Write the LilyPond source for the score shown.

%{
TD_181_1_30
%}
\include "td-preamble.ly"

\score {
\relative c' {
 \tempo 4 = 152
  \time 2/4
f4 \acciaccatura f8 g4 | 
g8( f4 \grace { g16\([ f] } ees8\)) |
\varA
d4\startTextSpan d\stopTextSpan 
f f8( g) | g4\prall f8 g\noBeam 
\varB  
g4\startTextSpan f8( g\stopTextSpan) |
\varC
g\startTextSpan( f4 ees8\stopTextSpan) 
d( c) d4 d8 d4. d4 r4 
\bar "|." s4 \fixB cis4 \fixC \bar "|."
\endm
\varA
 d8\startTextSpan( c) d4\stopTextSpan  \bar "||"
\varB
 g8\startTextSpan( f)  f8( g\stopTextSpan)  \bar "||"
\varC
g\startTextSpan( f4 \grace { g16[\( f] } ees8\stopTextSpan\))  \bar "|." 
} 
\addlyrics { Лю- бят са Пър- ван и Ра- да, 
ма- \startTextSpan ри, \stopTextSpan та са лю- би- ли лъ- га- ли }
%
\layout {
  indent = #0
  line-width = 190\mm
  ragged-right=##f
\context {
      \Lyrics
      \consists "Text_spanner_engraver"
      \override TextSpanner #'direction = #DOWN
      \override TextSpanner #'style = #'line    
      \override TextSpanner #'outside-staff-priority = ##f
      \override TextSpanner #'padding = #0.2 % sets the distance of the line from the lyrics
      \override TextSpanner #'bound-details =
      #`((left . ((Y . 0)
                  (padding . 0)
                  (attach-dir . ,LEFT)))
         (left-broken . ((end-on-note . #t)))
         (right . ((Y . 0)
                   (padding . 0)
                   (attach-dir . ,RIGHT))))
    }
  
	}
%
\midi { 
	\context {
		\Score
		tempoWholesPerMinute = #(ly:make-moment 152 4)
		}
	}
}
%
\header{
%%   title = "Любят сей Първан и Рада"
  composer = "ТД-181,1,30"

*PROBLEM DESCRIPTION*. Swap each "152" in the lines above for "120", and reproduce the lines with nothing else changed.

*RESPONSE*.
Write the LilyPond source for the score shown.

%{
TD_181_1_30
%}
\include "td-preamble.ly"

\score {
\relative c' {
 \tempo 4 = 120
  \time 2/4
f4 \acciaccatura f8 g4 | 
g8( f4 \grace { g16\([ f] } ees8\)) |
\varA
d4\startTextSpan d\stopTextSpan 
f f8( g) | g4\prall f8 g\noBeam 
\varB  
g4\startTextSpan f8( g\stopTextSpan) |
\varC
g\startTextSpan( f4 ees8\stopTextSpan) 
d( c) d4 d8 d4. d4 r4 
\bar "|." s4 \fixB cis4 \fixC \bar "|."
\endm
\varA
 d8\startTextSpan( c) d4\stopTextSpan  \bar "||"
\varB
 g8\startTextSpan( f)  f8( g\stopTextSpan)  \bar "||"
\varC
g\startTextSpan( f4 \grace { g16[\( f] } ees8\stopTextSpan\))  \bar "|." 
} 
\addlyrics { Лю- бят са Пър- ван и Ра- да, 
ма- \startTextSpan ри, \stopTextSpan та са лю- би- ли лъ- га- ли }
%
\layout {
  indent = #0
  line-width = 190\mm
  ragged-right=##f
\context {
      \Lyrics
      \consists "Text_spanner_engraver"
      \override TextSpanner #'direction = #DOWN
      \override TextSpanner #'style = #'line    
      \override TextSpanner #'outside-staff-priority = ##f
      \override TextSpanner #'padding = #0.2 % sets the distance of the line from the lyrics
      \override TextSpanner #'bound-details =
      #`((left . ((Y . 0)
                  (padding . 0)
                  (attach-dir . ,LEFT)))
         (left-broken . ((end-on-note . #t)))
         (right . ((Y . 0)
                   (padding . 0)
                   (attach-dir . ,RIGHT))))
    }
  
	}
%
\midi { 
	\context {
		\Score
		tempoWholesPerMinute = #(ly:make-moment 120 4)
		}
	}
}
%
\header{
%%   title = "Любят сей Първан и Рада"
  composer = "ТД-181,1,30"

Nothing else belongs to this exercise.